Yes, I mistreat the data and extend the lines further than they are drawn, but I'm not doing science here, I'm kicking the literature until it gives me something good enough.
Now the problem is what to do with this galaxy? See, the time evolution of a galaxy is important. A typical galaxy experiences many events during its lifetime that alter its appearance, the distribution and ages of its stars, the formation rate of its stars, the amount of gas it has available to form new stars, etc. The environments through which it travels matter, as do the interactions it has with nearby galaxies. I could just generate a galactic mass from the above figure at z = 0.0 or whatever time the program is being run at, then create an entire backstory for the galaxy. But believe it or not, that's kind of complicated and, I believe, introduces the possibility of more errors.
No, this is a time to actually run a very simplistic simulation. Start in the galaxy's past, at z = 3.0, place it in a galactic neighborhood (group, cluster, etc., part of a node, wall, or filament). Place galaxies around it (these are already generated, so just use them). Give all the galaxies velocity vectors (already done with node, wall, filament generation). Move time forward and accumulate events! The events themselves aren't strictly simulated, only noted in their details and their impacts.
For example, a major galactic merger has a decent chance of changing the morphology of a galaxy, reducing it's "diskiness" and moving it closer to an elliptical shape. Not always, but some of the time. Another example, a galaxy falling in toward the center of a cluster will have most of its free gas stripped away (ram pressure stripping), reducing its star forming rate and leading to a maybe permanent quiescent phase. This effects the age distribution of it's stars, which in turn effects the age distribution of it's planets, since planets and stars form together. So note where it goes and what it interacts with. Keep it very basic, it's ok to handwave a lot, but there is still a time-evolving simulation underlying all this.
I'm also planning to evolve the total mass of the galaxy by stepping across lines in the figure above. Starting on the z = 3.0 red line at a particular point and evolving toward z = 2.5 orange line, I think I can get away with projecting galaxy mass between the lines as a perpendicular to the z = 3.0 line intersecting the z = 2.5 line at some (usually higher) mass. Over time the galaxy gains more mass, unless it's at the dwarf end where most lines overlap or in the massive galaxy end, where most mass accretion appears to have already happened prior to z = 3.0. Step the galaxy from z = 3.0 to z = 0.0 and see how massive it gets.

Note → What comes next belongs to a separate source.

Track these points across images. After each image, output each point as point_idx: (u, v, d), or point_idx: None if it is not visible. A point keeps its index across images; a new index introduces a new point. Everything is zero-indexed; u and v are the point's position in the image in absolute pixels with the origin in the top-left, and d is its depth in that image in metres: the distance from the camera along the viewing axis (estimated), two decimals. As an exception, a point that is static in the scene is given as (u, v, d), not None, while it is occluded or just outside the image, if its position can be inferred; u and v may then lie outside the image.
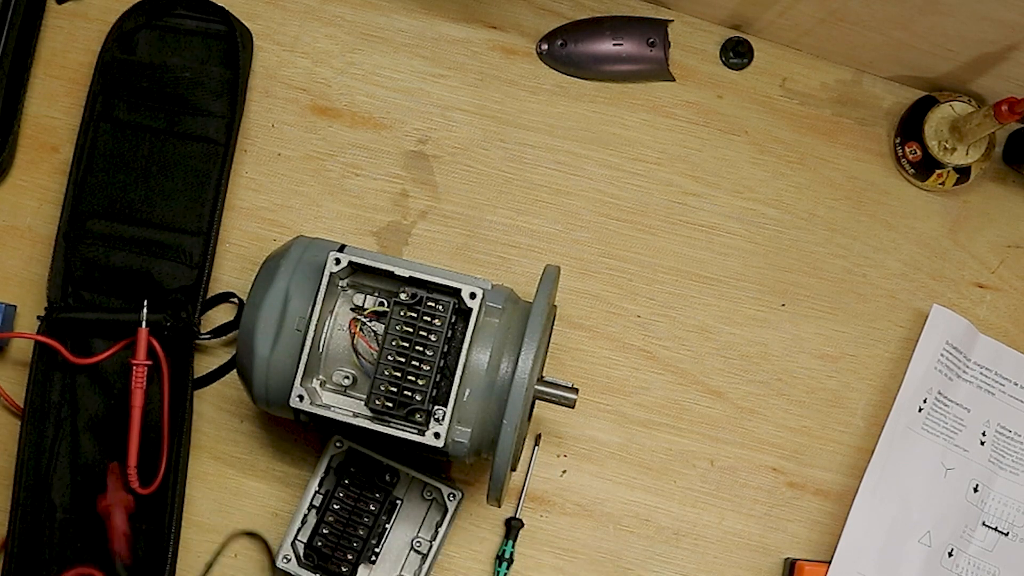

After the galaxy acquires its history, use this information to build it in the present day. There may be discrepancies between the mass evolution over time and number of mergers. Since mergers are where galaxies get most of their mass, I'd have to decide to either edit the history a bit to add or remove mergers, or to tweak the mass values and leave the mergers as-is. I'd prefer the latter, but only after running it a bunch to observe the deviations will I know what to do.
And I'm not there yet. Work resumes next Wednesday, if I have time.